Thirsty and in need of something sweet, we walked up the hill to the Wee Cottage, which is absolutely worth a sit down. They had the fireplace burning and their handmade desserts were perfect.
We gathered ourselves into the car to head back to Dublin. On our way to Giant’s Causeway, we drove past Belfast – another place I’ve always wanted to go. As we approached Belfast on the way back I mentioned it.
Sky: You wanna stop in?
Erin: Yes. I believe I DO want to stop in.
Belfast is separated with peace walls, which are a series of barriers in Northern Ireland that separate predominantly Republican and Nationalist Catholic neighborhoods from predominantly Loyalist and Unionist Protestant neighborhoods. Truth be told, every time I speak to this subject, I have to look it up, because that conflict is hard to keep straight. Driving next to the peace walls is a stark reminder of all the violence that was prevalent in Northern Ireland for so long. It’s also a reminder that even though the violence has mostly subsided, the divisions are still very much alive. The Britishness of parts of Northern Ireland is also VERY prominently displayed.

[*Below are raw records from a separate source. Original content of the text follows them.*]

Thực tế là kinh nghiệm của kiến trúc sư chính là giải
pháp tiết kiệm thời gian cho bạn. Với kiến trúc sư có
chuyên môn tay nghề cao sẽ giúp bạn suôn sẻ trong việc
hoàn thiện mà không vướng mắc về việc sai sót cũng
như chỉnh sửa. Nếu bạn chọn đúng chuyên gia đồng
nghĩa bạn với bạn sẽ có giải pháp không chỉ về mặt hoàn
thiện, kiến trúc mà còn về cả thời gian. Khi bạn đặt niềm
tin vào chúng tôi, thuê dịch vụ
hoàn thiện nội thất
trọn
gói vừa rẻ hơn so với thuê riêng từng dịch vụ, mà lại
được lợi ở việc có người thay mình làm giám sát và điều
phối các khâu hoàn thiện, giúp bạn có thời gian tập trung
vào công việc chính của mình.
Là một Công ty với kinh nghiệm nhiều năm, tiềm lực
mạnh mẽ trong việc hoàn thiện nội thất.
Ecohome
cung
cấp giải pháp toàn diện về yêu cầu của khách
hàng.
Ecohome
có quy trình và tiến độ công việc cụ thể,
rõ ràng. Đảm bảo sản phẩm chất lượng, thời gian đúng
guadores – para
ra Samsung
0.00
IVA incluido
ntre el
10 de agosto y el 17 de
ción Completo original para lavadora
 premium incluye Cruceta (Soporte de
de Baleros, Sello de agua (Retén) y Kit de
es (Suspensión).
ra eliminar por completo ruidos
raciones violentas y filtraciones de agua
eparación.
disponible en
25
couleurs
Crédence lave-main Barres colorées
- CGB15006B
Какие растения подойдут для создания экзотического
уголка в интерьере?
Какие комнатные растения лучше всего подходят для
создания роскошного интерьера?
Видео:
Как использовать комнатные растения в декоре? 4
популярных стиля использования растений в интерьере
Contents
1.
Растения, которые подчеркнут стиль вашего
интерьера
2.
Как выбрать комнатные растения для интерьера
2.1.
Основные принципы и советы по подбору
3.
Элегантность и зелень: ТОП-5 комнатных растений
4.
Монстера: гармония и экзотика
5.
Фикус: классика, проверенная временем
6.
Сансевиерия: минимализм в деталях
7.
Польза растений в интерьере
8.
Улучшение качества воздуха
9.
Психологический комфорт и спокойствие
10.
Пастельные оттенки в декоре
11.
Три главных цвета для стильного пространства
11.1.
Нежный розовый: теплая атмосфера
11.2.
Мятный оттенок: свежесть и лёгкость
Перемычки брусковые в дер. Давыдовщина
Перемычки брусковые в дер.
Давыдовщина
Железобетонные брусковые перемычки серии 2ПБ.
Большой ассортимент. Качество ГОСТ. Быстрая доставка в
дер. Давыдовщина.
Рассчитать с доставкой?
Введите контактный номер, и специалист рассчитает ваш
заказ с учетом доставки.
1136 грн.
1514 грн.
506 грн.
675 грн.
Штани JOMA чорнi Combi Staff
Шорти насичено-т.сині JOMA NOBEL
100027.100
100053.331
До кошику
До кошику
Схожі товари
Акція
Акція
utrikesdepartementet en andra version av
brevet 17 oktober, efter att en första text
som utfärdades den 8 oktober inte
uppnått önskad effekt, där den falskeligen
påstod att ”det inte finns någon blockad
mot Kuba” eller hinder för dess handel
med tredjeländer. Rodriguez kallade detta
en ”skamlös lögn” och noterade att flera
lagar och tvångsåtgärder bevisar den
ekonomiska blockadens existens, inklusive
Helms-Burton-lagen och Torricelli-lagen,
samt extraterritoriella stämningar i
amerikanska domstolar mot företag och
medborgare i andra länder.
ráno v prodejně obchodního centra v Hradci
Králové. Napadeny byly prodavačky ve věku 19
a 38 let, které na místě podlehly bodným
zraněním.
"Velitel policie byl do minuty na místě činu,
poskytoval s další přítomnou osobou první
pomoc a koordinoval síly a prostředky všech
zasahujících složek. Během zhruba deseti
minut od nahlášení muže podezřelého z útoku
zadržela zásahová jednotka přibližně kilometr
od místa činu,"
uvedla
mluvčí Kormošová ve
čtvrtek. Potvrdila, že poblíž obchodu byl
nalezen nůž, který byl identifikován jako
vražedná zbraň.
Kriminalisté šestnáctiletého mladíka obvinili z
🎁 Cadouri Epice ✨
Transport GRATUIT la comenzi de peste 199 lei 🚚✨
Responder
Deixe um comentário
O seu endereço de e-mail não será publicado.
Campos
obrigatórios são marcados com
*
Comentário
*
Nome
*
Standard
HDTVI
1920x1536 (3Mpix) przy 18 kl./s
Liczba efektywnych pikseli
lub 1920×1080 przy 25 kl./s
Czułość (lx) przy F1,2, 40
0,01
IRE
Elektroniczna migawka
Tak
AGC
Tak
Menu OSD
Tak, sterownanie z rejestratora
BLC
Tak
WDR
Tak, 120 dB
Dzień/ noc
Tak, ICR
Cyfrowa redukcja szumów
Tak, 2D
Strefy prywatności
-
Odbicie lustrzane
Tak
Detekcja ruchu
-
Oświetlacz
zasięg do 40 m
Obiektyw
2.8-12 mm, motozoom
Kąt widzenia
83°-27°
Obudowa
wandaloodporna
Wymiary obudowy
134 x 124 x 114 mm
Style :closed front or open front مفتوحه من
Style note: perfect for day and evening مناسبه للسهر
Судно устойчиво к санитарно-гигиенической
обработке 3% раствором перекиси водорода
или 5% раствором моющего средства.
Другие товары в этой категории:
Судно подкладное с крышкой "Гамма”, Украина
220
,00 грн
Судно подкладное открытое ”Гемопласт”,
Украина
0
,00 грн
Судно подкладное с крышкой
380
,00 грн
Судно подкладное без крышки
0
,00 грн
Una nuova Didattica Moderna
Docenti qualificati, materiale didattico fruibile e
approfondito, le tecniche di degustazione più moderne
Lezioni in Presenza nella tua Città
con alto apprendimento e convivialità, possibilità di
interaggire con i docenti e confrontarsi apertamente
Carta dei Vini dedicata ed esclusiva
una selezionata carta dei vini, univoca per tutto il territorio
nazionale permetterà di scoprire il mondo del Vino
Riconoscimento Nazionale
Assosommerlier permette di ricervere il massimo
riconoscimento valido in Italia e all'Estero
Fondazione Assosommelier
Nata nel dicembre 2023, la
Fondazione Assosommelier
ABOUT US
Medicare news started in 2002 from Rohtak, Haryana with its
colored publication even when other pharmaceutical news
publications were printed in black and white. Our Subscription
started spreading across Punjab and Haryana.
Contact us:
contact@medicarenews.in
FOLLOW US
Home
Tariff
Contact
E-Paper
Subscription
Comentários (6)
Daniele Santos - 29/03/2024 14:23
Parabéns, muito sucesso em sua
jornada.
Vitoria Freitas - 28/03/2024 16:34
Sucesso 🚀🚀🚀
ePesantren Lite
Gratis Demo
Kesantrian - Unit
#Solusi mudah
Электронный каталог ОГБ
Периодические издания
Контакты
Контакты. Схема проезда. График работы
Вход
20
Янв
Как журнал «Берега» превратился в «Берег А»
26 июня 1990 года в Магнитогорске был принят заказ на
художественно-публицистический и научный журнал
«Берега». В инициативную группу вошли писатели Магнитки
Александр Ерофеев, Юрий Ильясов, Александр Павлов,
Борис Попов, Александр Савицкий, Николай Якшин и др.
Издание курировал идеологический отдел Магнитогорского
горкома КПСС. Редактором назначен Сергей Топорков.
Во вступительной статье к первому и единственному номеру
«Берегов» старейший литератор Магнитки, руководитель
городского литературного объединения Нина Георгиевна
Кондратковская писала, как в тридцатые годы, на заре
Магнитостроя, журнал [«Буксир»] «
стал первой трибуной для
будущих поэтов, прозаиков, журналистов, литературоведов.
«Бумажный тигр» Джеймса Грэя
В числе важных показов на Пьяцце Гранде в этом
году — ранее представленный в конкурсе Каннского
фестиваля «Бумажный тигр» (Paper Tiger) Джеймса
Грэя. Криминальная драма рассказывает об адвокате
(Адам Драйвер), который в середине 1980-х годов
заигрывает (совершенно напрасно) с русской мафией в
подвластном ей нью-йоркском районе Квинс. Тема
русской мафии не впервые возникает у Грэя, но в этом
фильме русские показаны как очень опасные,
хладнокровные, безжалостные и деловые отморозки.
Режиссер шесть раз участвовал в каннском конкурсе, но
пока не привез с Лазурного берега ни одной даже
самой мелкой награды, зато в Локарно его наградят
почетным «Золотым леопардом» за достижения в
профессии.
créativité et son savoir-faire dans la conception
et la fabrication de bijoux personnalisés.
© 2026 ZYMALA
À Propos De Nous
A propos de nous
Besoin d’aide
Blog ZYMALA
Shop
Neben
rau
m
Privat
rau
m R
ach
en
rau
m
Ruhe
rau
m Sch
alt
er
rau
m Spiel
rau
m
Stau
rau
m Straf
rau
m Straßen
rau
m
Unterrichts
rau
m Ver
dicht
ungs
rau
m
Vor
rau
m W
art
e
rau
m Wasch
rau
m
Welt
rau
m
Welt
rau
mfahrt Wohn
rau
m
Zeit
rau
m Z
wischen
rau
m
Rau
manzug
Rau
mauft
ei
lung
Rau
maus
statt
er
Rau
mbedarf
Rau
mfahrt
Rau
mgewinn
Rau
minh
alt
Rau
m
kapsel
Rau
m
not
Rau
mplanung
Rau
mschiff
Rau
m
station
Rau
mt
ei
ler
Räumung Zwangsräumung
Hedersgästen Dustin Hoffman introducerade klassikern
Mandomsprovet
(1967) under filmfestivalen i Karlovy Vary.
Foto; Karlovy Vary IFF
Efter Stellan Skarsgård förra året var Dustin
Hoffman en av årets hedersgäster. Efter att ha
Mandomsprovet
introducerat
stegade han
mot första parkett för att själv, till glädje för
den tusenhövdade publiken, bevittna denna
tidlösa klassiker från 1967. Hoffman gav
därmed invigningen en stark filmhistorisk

Sky noticed the signs for Titanic Belfast. We had room for one last adventure, and this was it. I HIGHLY recommend it. I wasn’t completely sold on it when Sky said she wanted to go, but I’m so very glad we did. This was the best museum experience I’ve ever had, and I wish we’d had a full afternoon to spend there. Take note, it has a ride. One day, I’ll spend a few days in Belfast, and give it the time it deserves – and I’ll absolutely go back to Titanic Belfast.
All good things must come to an end. We made our way back to Dublin, arriving in the dark to pack up and have our last night’s sleep in the arms of the Motherland. I will remain forever thankful to, humbled by, and in love with Ireland. I cried, I swooned, and my heart skipped all the beats. I’ll go back. I’ll always go back.